The result is a CHF-denominated “achievable” outcome for the year: what an investor could reasonably have earned by implementing the mandate through liquid, low-cost ETFs, including the same regional mix, the same permitted tilts, and the same FX reality. That’s the key win: we now have a benchmark that is practical, transparent, and aligned with the rules of the mandate, rather than an abstract index blend.
From here, performance evaluation becomes straightforward. If the manager lands broadly in line with this proxy portfolio, they essentially delivered what a passive implementation would have delivered. If they exceed it, they likely added value through security selection, timing, or more efficient implementation. If they fall short, the shortfall is meaningful, because it is measured against accessible alternatives that respect the same constraints.
Step 5. Adjust for Inflation
Once you have the portfolio’s nominal return in CHF, you can add one final lens: what happened to purchasing power. In Switzerland, inflation in 2025 was very low (around +0.2% on average for the year), so the gap between nominal and real performance is typically small, but it is still a useful sense-check when you want to express results in real terms.
A simple way to do this is to convert nominal into real terms:
Real return = (1 + nominal CHF return) / (1 + Swiss inflation) − 1
This complements the assessment by showing whether the outcome also improved purchasing power, not only the portfolio’s value in nominal CHF.
Conclusion
Year-end performance reviews can easily become emotional. One year the narrative is that markets were “uninvestable,” the next that returns were “obvious in hindsight.” Sector rotations get labelled unpredictable, timing decisions get defended or regretted, and the discussion drifts away from what actually matters: what the mandate allowed, and what was achievable within those rules.
A proxy-based approach brings the conversation back to solid ground. By translating the mandate into transparent, investable ETF sleeves, combining them with mandate-consistent weights, and expressing outcomes in CHF including actual FX movements, you replace storytelling with a reference point that is observable and repeatable.

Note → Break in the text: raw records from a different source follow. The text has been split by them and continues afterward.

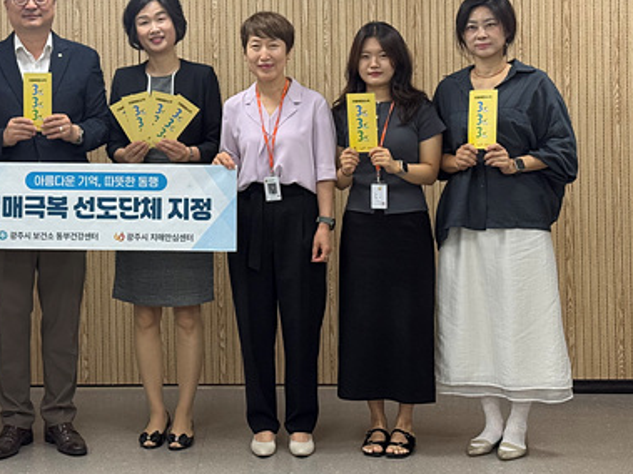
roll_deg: +1.5
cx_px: 164
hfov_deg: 23.9
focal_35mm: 81
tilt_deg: -0.7
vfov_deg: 18.1
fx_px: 1481
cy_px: 107
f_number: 1.78
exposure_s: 1/120
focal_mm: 6.76
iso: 100
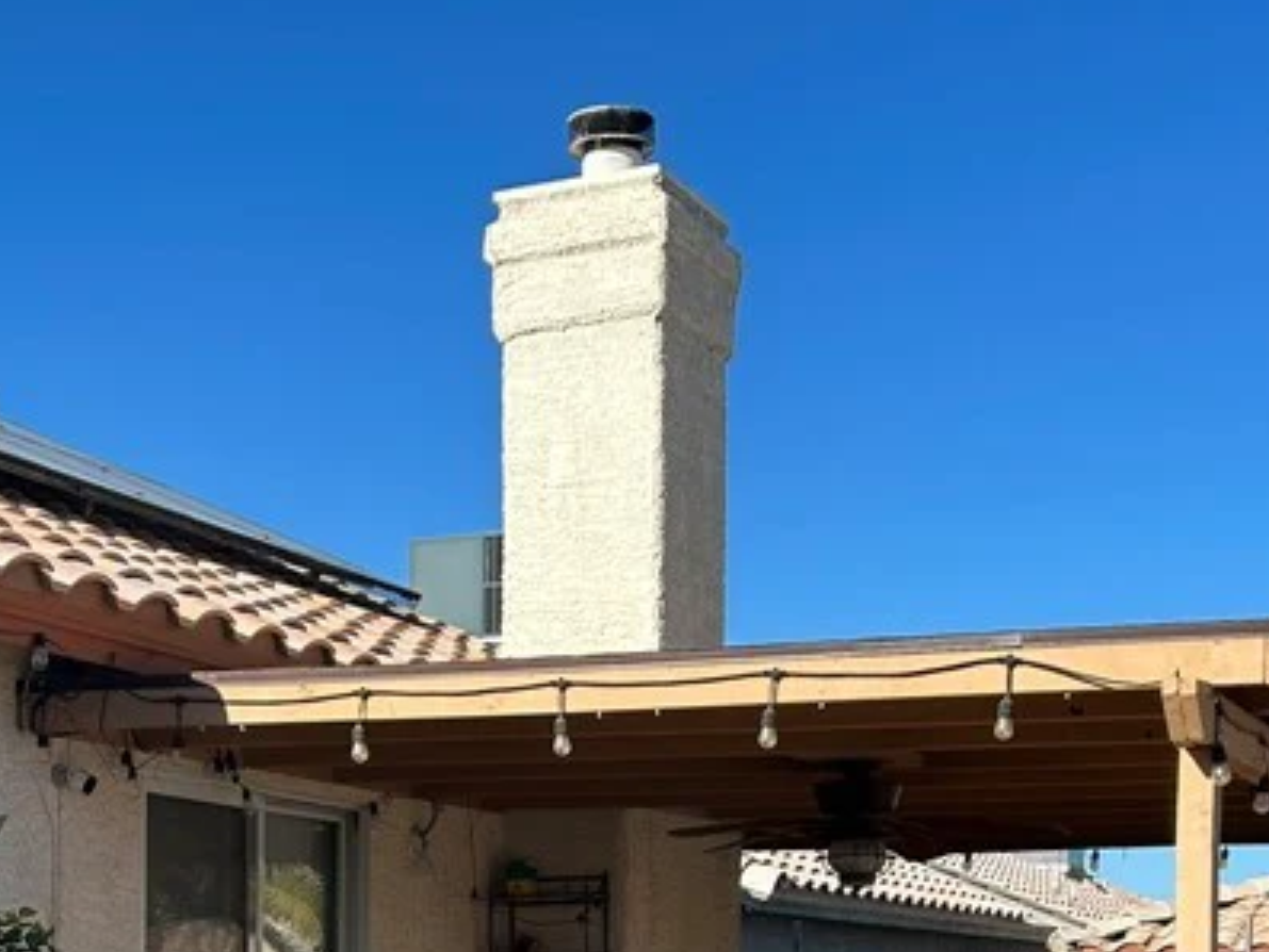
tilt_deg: -1.4
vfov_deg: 20.9
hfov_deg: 28.9
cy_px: 1048
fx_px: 2457
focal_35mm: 67
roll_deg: -0.6
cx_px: 550
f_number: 1.5
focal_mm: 5.7
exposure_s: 1/3704
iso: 50
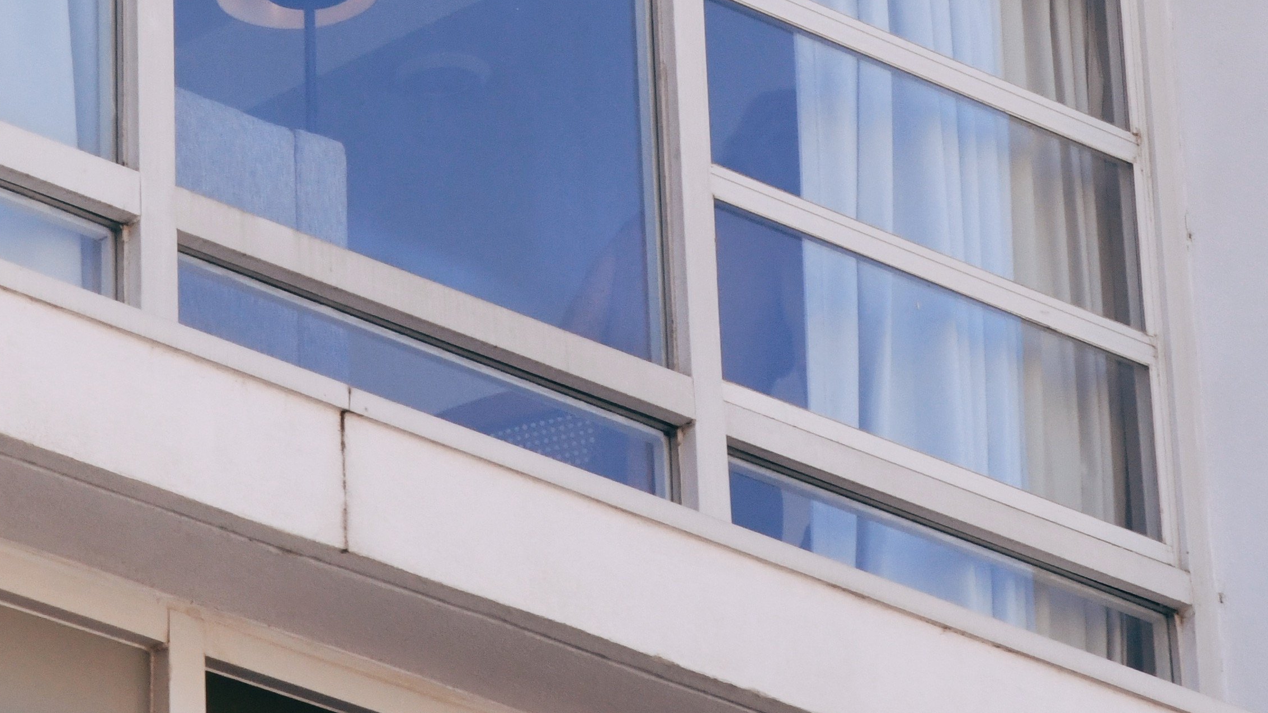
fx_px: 8977
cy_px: -756
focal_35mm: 267
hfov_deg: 8.1
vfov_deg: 4.5
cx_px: 556
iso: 800
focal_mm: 70
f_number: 10
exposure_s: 1/400
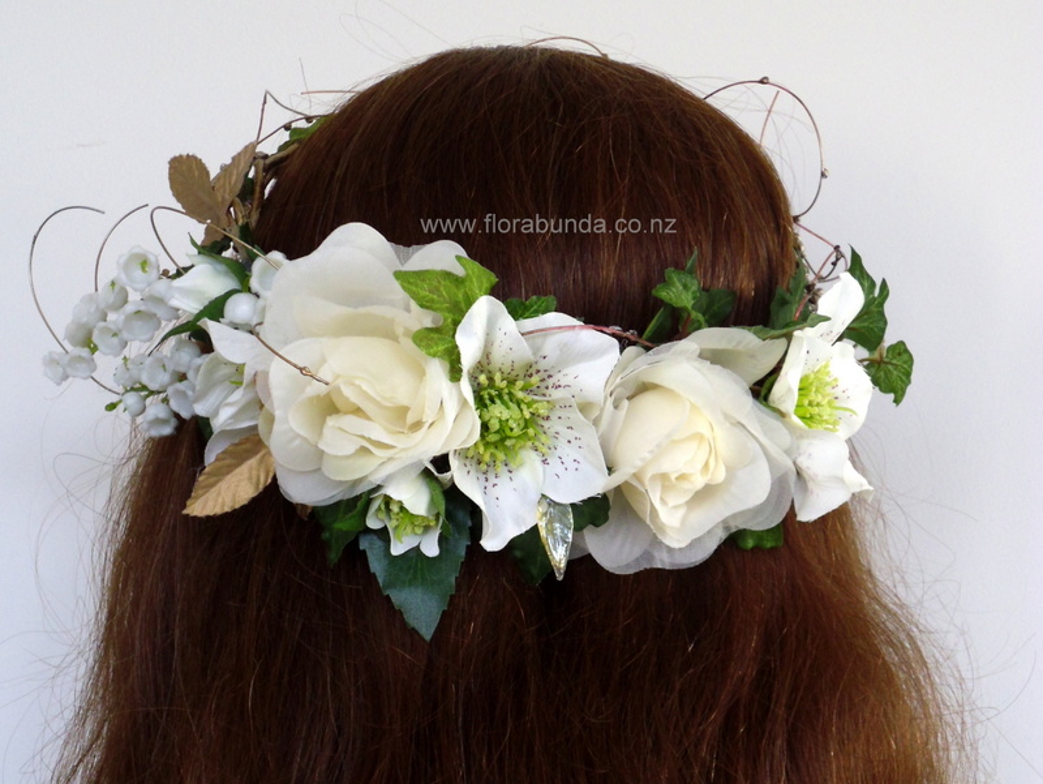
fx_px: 1688
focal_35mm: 56
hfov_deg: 34.3
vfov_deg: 26.1
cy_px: 392
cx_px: 522
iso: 100
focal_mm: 10.04
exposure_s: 1/36
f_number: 4
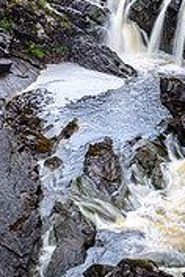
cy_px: 69
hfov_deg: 15.3
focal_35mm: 89
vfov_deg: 22.6
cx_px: 129
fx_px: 686
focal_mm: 24
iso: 100
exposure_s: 1/6
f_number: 8
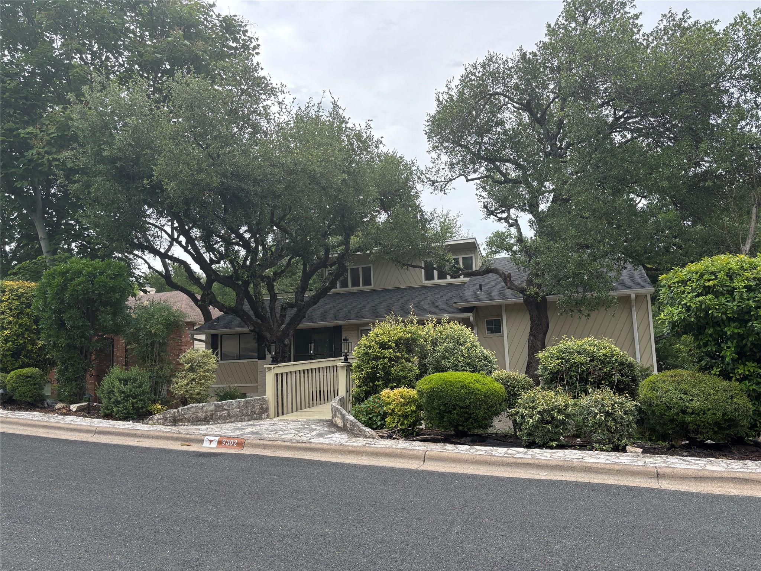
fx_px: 572
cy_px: 286
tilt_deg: +7.1
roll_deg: +1.8
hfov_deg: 67.3
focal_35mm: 26
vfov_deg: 53.1
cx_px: 380
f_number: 1.6
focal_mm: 5.96
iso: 50
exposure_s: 1/1007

The numbers already exist - the presented framework simply organizes them into a fair comparison.
This discipline removes three recurring distortions: blaming the manager for market declines that would have hit any mandate-consistent portfolio, crediting the manager for broad market rallies that a passive implementation would also have captured, and overlooking currency effects, which can materially change the CHF outcome even when local performance looks strong.
Just as importantly, it forces clarity. If the mandate allows sector overweights, those decisions must be measured against the relevant sector proxies, not against broad market exposure. If the mandate embeds home bias, it must be reflected and assessed through explicit Swiss allocation. In other words: allowed tilts should be benchmarked as intentional choices, not treated as accidental alpha or unexplained risk.
There are limitations though: ETF proxies are approximations, not perfect mirrors of every implementation. Transaction costs, rebalancing frictions, and asset management fees can shift realized outcomes. The right response is not to abandon the method, but to improve it in the next iteration by systematically adding these effects where material.